## Do this
Count the lines in the listing below that contain the string "collectors", treating uppercase and lowercase as different, and give only the number.
# # #
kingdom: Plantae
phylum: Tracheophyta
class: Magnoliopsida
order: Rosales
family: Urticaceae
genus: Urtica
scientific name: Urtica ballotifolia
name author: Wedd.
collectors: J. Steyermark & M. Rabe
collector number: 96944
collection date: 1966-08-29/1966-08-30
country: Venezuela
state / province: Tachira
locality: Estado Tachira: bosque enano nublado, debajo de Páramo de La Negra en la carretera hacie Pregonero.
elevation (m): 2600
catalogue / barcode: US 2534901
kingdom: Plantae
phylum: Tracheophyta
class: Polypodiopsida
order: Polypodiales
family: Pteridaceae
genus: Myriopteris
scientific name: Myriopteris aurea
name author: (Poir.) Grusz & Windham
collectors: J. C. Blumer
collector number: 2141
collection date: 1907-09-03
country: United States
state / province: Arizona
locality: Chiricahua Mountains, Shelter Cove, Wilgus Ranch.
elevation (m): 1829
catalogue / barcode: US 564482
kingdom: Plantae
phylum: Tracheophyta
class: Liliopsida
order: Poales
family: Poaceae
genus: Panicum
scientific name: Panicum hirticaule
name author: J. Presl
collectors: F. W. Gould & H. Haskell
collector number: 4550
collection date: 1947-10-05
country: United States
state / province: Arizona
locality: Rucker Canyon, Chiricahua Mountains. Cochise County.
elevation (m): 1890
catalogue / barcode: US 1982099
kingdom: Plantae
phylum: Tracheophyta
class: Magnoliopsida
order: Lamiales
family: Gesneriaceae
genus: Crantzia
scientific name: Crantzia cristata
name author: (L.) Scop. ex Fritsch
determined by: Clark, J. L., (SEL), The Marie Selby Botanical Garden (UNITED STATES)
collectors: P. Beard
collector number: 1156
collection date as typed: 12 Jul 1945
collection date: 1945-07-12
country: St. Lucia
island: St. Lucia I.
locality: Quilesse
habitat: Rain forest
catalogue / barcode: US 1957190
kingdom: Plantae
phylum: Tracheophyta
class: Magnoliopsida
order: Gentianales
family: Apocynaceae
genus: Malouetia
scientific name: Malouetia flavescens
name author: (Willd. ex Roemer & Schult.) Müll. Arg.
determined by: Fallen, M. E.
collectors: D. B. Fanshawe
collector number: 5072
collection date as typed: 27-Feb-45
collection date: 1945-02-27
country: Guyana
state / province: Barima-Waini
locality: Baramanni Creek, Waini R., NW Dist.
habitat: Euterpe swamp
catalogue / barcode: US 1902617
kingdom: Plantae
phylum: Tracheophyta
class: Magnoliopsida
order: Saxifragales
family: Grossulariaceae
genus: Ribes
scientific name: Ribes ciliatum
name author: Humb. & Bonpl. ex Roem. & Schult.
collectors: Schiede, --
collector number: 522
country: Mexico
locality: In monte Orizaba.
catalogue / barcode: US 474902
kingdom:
# # #
## Response to this task
6